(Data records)
+-------+
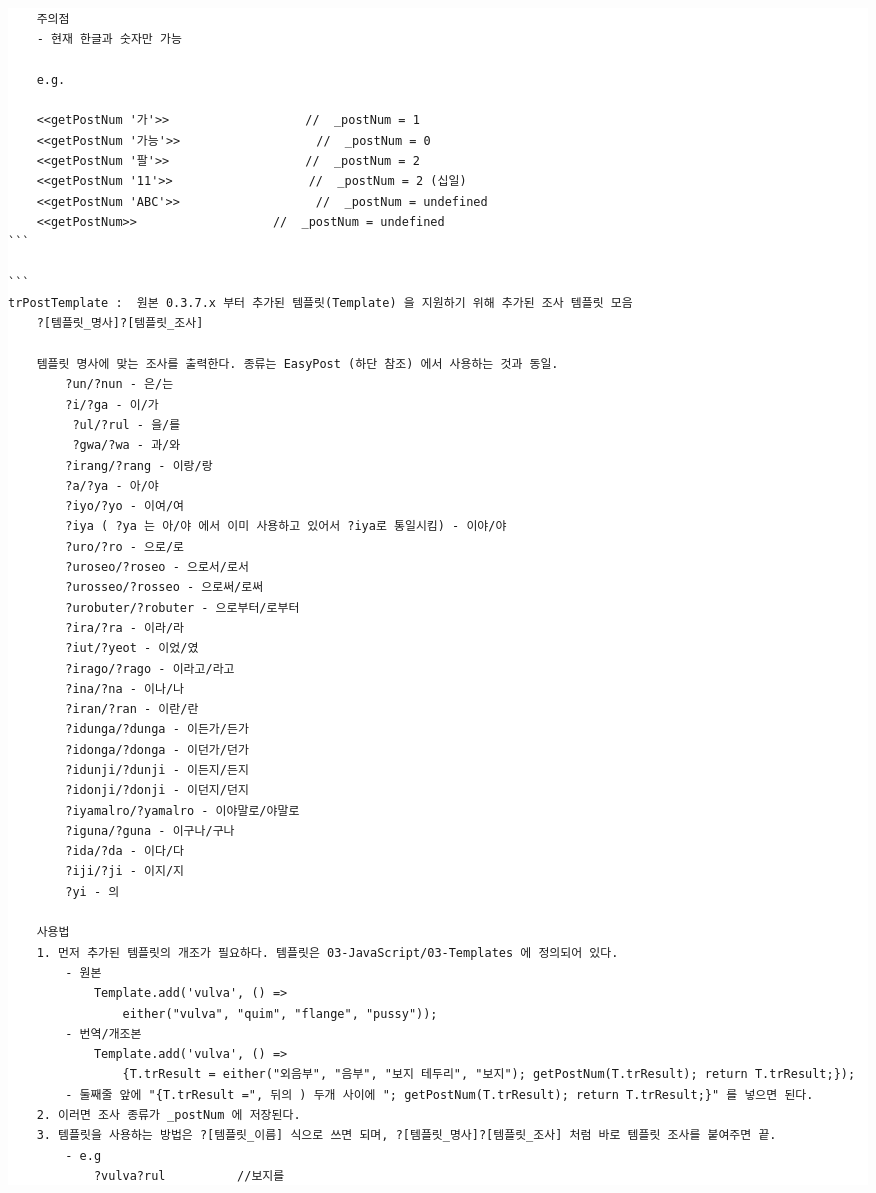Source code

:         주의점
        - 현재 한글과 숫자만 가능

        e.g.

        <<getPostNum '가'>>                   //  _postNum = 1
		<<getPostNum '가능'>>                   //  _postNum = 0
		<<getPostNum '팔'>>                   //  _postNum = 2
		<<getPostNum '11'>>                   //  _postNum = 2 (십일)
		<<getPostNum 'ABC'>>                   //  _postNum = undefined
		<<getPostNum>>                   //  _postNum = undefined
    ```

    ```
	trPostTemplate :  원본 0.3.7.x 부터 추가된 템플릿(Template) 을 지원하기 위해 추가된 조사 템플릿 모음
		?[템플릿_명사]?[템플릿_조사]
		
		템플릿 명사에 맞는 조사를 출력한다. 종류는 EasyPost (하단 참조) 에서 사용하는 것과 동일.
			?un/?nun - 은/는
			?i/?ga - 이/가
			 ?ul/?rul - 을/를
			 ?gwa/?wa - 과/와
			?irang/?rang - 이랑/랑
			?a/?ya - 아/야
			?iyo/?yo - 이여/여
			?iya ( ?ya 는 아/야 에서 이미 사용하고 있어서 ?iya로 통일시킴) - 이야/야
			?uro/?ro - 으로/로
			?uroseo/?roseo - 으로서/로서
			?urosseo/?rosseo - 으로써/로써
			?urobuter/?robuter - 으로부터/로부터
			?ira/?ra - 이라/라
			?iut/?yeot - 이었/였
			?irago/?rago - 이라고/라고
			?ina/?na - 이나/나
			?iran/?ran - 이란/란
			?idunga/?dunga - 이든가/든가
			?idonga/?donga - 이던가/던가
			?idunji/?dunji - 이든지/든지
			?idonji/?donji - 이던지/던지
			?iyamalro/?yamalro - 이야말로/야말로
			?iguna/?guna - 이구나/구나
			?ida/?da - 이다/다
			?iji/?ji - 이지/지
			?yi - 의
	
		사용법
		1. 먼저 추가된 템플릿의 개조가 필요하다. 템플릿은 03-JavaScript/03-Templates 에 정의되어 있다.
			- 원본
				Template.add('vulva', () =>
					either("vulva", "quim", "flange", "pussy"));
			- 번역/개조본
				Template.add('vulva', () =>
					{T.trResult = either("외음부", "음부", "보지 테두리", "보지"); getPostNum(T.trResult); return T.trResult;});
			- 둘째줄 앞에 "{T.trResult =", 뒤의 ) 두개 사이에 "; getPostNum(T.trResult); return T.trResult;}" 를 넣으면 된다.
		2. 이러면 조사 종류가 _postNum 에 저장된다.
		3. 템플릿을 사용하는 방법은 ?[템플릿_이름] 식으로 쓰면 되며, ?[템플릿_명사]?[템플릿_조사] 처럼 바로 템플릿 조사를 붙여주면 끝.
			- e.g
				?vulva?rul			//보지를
+-------+
*WHAT IS NEEDED*
Nothing but the lines from the one that contains "1. 먼저 추가된 템플릿의" through the last line of the entries should appear in your reply, each repeated exactly.

*COMPLETED EXERCISE*
		1. 먼저 추가된 템플릿의 개조가 필요하다. 템플릿은 03-JavaScript/03-Templates 에 정의되어 있다.
			- 원본
				Template.add('vulva', () =>
					either("vulva", "quim", "flange", "pussy"));
			- 번역/개조본
				Template.add('vulva', () =>
					{T.trResult = either("외음부", "음부", "보지 테두리", "보지"); getPostNum(T.trResult); return T.trResult;});
			- 둘째줄 앞에 "{T.trResult =", 뒤의 ) 두개 사이에 "; getPostNum(T.trResult); return T.trResult;}" 를 넣으면 된다.
		2. 이러면 조사 종류가 _postNum 에 저장된다.
		3. 템플릿을 사용하는 방법은 ?[템플릿_이름] 식으로 쓰면 되며, ?[템플릿_명사]?[템플릿_조사] 처럼 바로 템플릿 조사를 붙여주면 끝.
			- e.g
				?vulva?rul			//보지를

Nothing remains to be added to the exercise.